-- REQUIREMENT --
Would you write out all of the data exactly as it appears below?

-- GIVEN RECORDS --
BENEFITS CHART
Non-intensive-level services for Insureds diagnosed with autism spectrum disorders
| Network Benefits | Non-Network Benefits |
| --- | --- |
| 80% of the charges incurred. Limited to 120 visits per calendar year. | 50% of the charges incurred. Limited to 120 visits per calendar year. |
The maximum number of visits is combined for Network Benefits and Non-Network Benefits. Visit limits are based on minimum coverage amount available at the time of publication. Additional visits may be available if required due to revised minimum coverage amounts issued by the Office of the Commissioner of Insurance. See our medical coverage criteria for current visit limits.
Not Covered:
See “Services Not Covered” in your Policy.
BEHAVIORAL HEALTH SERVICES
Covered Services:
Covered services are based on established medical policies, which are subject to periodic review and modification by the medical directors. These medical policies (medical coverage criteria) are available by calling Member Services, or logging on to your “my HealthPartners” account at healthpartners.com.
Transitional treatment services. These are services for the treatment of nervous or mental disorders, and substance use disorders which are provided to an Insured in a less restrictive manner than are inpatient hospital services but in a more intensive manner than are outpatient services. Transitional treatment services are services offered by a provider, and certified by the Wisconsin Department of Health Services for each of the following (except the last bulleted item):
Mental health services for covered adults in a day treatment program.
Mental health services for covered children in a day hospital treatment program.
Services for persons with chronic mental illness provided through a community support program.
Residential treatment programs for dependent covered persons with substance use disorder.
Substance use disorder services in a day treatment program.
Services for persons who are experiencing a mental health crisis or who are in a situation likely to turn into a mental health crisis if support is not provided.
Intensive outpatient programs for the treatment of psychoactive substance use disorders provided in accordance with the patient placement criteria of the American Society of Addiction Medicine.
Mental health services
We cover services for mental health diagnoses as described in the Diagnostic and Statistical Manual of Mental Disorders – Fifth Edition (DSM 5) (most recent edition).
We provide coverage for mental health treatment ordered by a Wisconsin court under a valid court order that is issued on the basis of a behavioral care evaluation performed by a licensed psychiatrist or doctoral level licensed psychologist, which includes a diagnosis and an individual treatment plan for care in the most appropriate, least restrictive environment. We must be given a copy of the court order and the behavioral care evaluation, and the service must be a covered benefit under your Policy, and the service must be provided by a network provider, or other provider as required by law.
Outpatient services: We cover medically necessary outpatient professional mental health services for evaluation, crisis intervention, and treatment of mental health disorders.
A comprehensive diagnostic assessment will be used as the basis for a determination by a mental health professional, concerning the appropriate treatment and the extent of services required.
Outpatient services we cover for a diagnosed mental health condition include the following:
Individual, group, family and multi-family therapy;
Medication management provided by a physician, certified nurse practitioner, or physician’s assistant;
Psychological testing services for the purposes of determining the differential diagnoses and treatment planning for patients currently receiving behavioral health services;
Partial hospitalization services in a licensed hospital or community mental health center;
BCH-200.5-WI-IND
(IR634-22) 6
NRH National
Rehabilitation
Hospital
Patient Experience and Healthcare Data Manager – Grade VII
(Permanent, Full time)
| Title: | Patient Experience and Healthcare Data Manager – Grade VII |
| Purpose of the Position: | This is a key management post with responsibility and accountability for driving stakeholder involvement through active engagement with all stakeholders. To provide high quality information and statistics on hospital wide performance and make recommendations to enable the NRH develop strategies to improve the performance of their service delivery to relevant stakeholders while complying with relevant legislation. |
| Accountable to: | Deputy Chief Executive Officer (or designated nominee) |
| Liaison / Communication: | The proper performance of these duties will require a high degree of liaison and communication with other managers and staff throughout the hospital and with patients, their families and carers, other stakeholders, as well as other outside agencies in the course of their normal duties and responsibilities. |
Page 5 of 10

-- THE COMPLETED TASK --
BENEFITS CHART
Non-intensive-level services for Insureds diagnosed with autism spectrum disorders
| Network Benefits | Non-Network Benefits |
| --- | --- |
| 80% of the charges incurred. Limited to 120 visits per calendar year. | 50% of the charges incurred. Limited to 120 visits per calendar year. |
The maximum number of visits is combined for Network Benefits and Non-Network Benefits. Visit limits are based on minimum coverage amount available at the time of publication. Additional visits may be available if required due to revised minimum coverage amounts issued by the Office of the Commissioner of Insurance. See our medical coverage criteria for current visit limits.
Not Covered:
See “Services Not Covered” in your Policy.
BEHAVIORAL HEALTH SERVICES
Covered Services:
Covered services are based on established medical policies, which are subject to periodic review and modification by the medical directors. These medical policies (medical coverage criteria) are available by calling Member Services, or logging on to your “my HealthPartners” account at healthpartners.com.
Transitional treatment services. These are services for the treatment of nervous or mental disorders, and substance use disorders which are provided to an Insured in a less restrictive manner than are inpatient hospital services but in a more intensive manner than are outpatient services. Transitional treatment services are services offered by a provider, and certified by the Wisconsin Department of Health Services for each of the following (except the last bulleted item):
Mental health services for covered adults in a day treatment program.
Mental health services for covered children in a day hospital treatment program.
Services for persons with chronic mental illness provided through a community support program.
Residential treatment programs for dependent covered persons with substance use disorder.
Substance use disorder services in a day treatment program.
Services for persons who are experiencing a mental health crisis or who are in a situation likely to turn into a mental health crisis if support is not provided.
Intensive outpatient programs for the treatment of psychoactive substance use disorders provided in accordance with the patient placement criteria of the American Society of Addiction Medicine.
Mental health services
We cover services for mental health diagnoses as described in the Diagnostic and Statistical Manual of Mental Disorders – Fifth Edition (DSM 5) (most recent edition).
We provide coverage for mental health treatment ordered by a Wisconsin court under a valid court order that is issued on the basis of a behavioral care evaluation performed by a licensed psychiatrist or doctoral level licensed psychologist, which includes a diagnosis and an individual treatment plan for care in the most appropriate, least restrictive environment. We must be given a copy of the court order and the behavioral care evaluation, and the service must be a covered benefit under your Policy, and the service must be provided by a network provider, or other provider as required by law.
Outpatient services: We cover medically necessary outpatient professional mental health services for evaluation, crisis intervention, and treatment of mental health disorders.
A comprehensive diagnostic assessment will be used as the basis for a determination by a mental health professional, concerning the appropriate treatment and the extent of services required.
Outpatient services we cover for a diagnosed mental health condition include the following:
Individual, group, family and multi-family therapy;
Medication management provided by a physician, certified nurse practitioner, or physician’s assistant;
Psychological testing services for the purposes of determining the differential diagnoses and treatment planning for patients currently receiving behavioral health services;
Partial hospitalization services in a licensed hospital or community mental health center;
BCH-200.5-WI-IND
(IR634-22) 6
NRH National
Rehabilitation
Hospital
Patient Experience and Healthcare Data Manager – Grade VII
(Permanent, Full time)
| Title: | Patient Experience and Healthcare Data Manager – Grade VII |
| Purpose of the Position: | This is a key management post with responsibility and accountability for driving stakeholder involvement through active engagement with all stakeholders. To provide high quality information and statistics on hospital wide performance and make recommendations to enable the NRH develop strategies to improve the performance of their service delivery to relevant stakeholders while complying with relevant legislation. |
| Accountable to: | Deputy Chief Executive Officer (or designated nominee) |
| Liaison / Communication: | The proper performance of these duties will require a high degree of liaison and communication with other managers and staff throughout the hospital and with patients, their families and carers, other stakeholders, as well as other outside agencies in the course of their normal duties and responsibilities. |
Page 5 of 10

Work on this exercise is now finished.